Wednesday, August 6, 2014

Cheesiest Blog Post Ever




There have been so many times where I come up with an idea in the moment to write or blog about something, make a note of it, and then try to write about it later.  But it never works.  Sure I could spew out a few paragraphs or thoughts about it.  But it’s not really from the heart the any longer.  I’ve already embraced it and moved on…like a week ago.  Why bother writing about it?  It’s not like I’m writing an autobiography about that time I lived in a cave in India.  My life consists mainly of movies and headbands and maybe the occasional inspirational quote that I read that day.

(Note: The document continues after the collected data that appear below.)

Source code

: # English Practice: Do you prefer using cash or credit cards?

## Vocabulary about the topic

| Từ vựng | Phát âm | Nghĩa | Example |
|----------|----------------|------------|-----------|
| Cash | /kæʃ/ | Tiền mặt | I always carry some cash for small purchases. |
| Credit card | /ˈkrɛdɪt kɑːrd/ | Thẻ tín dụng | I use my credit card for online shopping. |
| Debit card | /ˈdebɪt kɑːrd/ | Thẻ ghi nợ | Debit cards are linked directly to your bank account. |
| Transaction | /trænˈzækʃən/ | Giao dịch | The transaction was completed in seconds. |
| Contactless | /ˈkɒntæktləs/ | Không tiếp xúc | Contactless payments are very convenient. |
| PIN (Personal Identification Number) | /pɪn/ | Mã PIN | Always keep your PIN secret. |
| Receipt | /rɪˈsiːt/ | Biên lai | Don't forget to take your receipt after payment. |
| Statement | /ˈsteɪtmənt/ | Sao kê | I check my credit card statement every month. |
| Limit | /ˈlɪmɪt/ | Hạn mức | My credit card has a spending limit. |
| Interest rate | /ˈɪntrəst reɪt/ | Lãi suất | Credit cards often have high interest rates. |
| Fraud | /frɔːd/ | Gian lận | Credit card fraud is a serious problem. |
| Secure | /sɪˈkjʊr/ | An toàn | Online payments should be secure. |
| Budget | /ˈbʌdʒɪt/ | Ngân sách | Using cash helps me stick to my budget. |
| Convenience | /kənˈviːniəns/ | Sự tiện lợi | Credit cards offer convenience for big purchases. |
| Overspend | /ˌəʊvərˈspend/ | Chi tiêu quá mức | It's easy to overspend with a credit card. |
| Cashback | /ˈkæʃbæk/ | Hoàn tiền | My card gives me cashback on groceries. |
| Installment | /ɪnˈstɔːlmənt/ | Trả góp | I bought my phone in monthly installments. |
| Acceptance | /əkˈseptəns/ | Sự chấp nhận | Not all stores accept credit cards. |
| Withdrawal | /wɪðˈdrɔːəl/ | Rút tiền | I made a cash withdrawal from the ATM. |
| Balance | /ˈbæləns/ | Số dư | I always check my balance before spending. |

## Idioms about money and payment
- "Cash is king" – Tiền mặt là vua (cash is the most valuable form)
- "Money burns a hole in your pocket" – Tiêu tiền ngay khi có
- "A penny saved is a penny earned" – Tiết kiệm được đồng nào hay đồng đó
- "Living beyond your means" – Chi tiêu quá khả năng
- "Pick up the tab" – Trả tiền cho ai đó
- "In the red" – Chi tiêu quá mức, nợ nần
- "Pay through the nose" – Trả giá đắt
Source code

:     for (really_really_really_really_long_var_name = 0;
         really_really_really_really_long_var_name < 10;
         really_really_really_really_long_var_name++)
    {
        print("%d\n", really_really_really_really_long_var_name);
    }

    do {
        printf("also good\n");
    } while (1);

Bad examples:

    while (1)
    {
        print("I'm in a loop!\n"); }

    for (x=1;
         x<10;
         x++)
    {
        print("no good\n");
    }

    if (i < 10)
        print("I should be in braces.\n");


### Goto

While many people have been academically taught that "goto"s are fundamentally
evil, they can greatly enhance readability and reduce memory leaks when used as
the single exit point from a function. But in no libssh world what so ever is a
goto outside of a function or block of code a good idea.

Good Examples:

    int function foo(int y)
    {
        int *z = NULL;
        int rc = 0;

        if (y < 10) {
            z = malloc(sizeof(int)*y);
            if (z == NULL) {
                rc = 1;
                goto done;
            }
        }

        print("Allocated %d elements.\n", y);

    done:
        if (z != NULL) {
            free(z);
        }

I think the reason why I don’t really do a good job with writing about something that happened to me a day or two ago, is because recent memories are best left alone.  Well not completely left alone- I mean yes please talk about your horrendous visit to the dentist last week to everybody and anybody who wants to listen.  But don’t force yourself to find an answer about why this event happened to you.  You can’t appreciate its actual value so soon after its expired.

Every now and then I revisit photo albums or mementos.  Not planning on it this time I ended up doing just that.  I’m not huge on looking at photo albums or really anything sentimental to be honest.  But I’ve been trying to get organized/get my life in order recently to make my current living space livable.  Under my bed I have about 8 different boxes, well not about there are actually legitimately 8 boxes, filled with countless amounts of mementos throughout the years- photos, birthday cards, diplomas, concert stubs, and so on.  I thought okay let me organize all this- moment by moment, year by year, consolidate the boxes, label shit, throw out what’s not essential and what really didn’t need to be saved or remembered.  Some photos I was like wow I never realized how good-looking I was at the age of 14.  Some photos I was like wow I never realized how bad looking I was at the age of 14.  Okay did I really need to save an essay I wrote in 7th grade?  Why is this photo not protected in its corresponding photo album?  Why do I have a $2 bill?  Shouldn’t I be displaying this pottery I made?  Do I need every single report card? I guess I really didn’t do that well on my SATs.  Should I burn these photos of me with braces?  Wow I should really consider cutting my hair short again.

I finally just came to the conclusion- memories aren’t really made to be organized or disposed of.  When I sit back and think what have I really done with my life, do I have to look for the answer in a labeled chart perfectly defined that's completely organized and sterile? Would I even want to? Unless you covered in clown makeup, wearing an inappropriate or ill-fitting outfit-I wouldn’t worry about your current state of affairs.  There are some things you just can’t make sense of. 

And now that I'm thinking about it, this blog post makes me think it's comparable to that ridiculously lame and overused quote: Sing like no one is listening, LOVE LIKE YOU'VE NEVER BEEN HURT, blah blah blah, I'm seriously going to drown myself in vodka, and rethink my blog posts from here on out.  Oh my god.  I am now horrified.